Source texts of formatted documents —
..............................
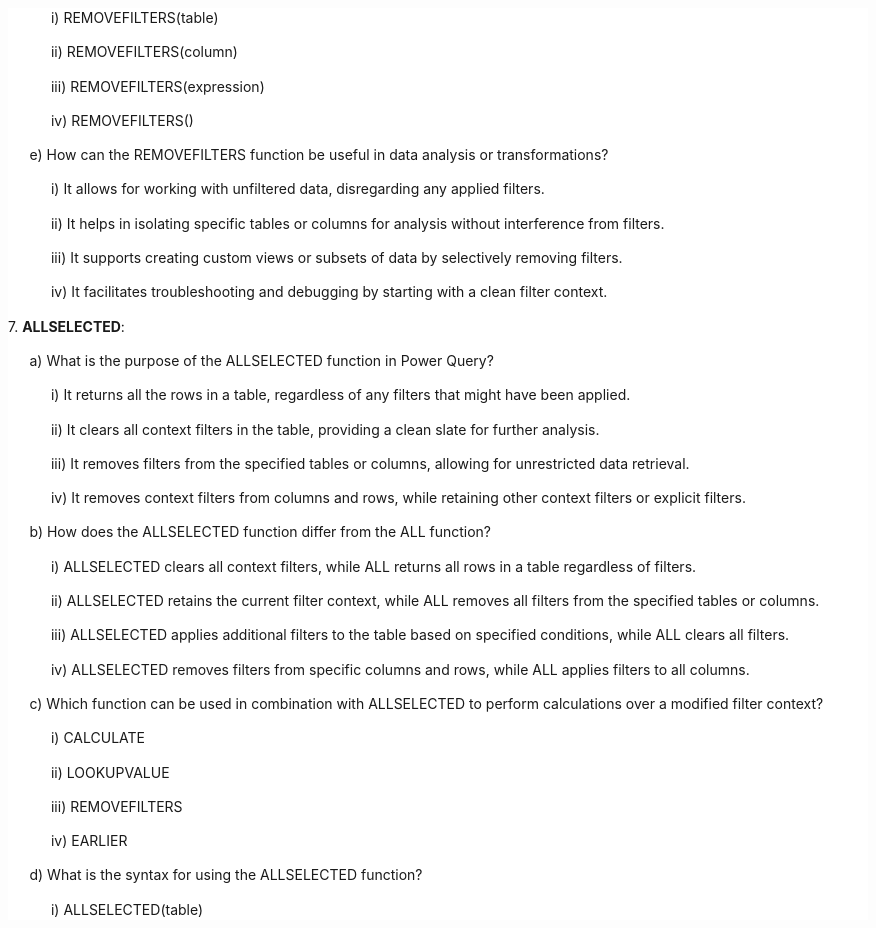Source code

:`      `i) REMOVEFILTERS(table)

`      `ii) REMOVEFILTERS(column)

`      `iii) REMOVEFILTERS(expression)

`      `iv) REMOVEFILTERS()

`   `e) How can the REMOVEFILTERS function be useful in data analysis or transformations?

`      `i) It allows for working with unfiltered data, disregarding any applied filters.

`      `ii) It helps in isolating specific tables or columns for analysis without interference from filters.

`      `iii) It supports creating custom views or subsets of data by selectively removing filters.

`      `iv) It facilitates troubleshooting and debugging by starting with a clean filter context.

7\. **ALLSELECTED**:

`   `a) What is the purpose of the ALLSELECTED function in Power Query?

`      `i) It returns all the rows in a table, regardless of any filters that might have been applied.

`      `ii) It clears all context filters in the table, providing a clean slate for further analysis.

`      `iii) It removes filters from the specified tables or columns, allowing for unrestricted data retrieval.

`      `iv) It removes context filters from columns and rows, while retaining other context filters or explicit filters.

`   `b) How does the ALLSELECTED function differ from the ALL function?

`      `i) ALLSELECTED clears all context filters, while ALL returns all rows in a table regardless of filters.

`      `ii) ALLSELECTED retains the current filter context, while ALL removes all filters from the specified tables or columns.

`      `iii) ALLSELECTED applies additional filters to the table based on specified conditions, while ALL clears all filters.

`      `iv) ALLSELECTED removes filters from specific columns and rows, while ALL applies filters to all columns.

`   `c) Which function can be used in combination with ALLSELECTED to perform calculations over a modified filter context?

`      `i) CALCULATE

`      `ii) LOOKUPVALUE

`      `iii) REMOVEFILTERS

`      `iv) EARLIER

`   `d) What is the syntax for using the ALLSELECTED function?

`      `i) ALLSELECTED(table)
..............................
Problem —
Look through the entries and copy every line in which the string "data" appears.

Response —
`   `e) How can the REMOVEFILTERS function be useful in data analysis or transformations?
`      `i) It allows for working with unfiltered data, disregarding any applied filters.
`      `iii) It supports creating custom views or subsets of data by selectively removing filters.
`      `iii) It removes filters from the specified tables or columns, allowing for unrestricted data retrieval.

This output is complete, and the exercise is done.